> **GIVEN PASSAGE**:

◆ ◆ ◆

Tokenizer for Hindi
This package tends to implement a Tokenizer and a stemmer for Hindi language.
To import the package,
from HindiTokenizer import Tokenizer
This package implements various funcions, which are listed as below:
- read_from_file
- generate_sentences
- tokenize
- generate_freq_dict
- generate_stem_word
- generate_stem_dict
- remove_stopwords
- clean_text
- print_sentences
- print_tokens
- print_freq_dict
- print_stem_dict
- len_text
- sentence_count
- tokens_count
- concordance
The Tokenizer can be created in two ways
t=Tokenizer("यह वाक्य हिन्दी में है।")
Or
t=Tokenizer()
t.read_from_file('filename_here')
A brief description about all the functions
This function takes the name of the file which is present in the current directory and reads it.
t.read_from_file('hindi_file.txt')
Given a text, this will generate a list of sentences.
t.generate_sentences()
This will print the sentences generated by print_sentences.
t.generate_sentences()
t.print_sentences()
This will generate a list of tokens from the given text
t.tokenize()
This will print the sentences generated by print_tokens.
t.tokenize()
t.print_tokens()
This will generate a dictionary of frequency of words and return it.
freq_dict=t.generate_freq_dict()
This will print the dictionary of frequency of words generated by generate_freq_dict.
freq_dict=t.generate_freq_dict()
t.print_freq_dict(freq_dict)
Given a word, this will generate its stem word.
word=t.generate_stem_word("भारतीय")
print word
भारत
This will return the dictionary of stemmed words.
stem_dict=t.generate_stem_dict()
This will print the dictionary of stemmed words generated by generate_stem_dict.

◆ ◆ ◆

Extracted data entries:

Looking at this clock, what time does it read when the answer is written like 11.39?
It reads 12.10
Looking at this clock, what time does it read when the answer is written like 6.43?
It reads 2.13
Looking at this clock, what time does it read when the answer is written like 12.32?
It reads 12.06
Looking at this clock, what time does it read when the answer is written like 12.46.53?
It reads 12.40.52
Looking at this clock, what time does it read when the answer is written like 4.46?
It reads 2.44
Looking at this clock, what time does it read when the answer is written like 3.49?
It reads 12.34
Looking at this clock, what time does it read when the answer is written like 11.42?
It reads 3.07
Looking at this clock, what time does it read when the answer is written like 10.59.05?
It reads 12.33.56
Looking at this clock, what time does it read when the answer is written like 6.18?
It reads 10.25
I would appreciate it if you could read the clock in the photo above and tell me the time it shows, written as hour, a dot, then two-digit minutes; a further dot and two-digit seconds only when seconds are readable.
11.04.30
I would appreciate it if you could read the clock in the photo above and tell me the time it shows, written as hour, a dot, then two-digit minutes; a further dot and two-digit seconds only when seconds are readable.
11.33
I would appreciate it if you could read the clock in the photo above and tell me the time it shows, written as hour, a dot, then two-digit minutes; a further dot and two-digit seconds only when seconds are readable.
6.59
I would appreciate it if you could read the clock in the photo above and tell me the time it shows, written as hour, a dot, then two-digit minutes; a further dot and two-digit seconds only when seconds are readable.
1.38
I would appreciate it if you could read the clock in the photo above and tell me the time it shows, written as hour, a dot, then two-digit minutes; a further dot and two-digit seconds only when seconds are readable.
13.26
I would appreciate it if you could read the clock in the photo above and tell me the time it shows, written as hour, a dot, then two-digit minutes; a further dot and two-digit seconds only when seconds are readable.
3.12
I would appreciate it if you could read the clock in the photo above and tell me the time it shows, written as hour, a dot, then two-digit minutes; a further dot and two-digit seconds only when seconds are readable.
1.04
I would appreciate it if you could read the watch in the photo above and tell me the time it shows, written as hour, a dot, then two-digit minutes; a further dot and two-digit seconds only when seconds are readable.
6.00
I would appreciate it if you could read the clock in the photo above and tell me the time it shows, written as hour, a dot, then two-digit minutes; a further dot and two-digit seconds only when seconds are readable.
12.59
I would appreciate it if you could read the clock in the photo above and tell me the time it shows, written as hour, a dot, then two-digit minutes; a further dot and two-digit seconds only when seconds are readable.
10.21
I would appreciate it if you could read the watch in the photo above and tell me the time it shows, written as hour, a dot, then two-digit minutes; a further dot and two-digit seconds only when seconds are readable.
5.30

◆ ◆ ◆

> **PROBLEMS TO WORK ON**:
(1) In the Hindi tokenizer text, replace "current directory" with "working directory" and write out the passage starting with "t.read_from_file('filename_here')" and going on through "generated by print_sentences.".
(2) From the function list in the Hindi tokenizer text, name every function whose name begins with "print_".
The entries have no part in this work.

> **EXPECTED RESPONSES**:
(1)
t.read_from_file('filename_here')
A brief description about all the functions
This function takes the name of the file which is present in the working directory and reads it.
t.read_from_file('hindi_file.txt')
Given a text, this will generate a list of sentences.
t.generate_sentences()
This will print the sentences generated by print_sentences.

(2) print_sentences, print_tokens, print_freq_dict, print_stem_dict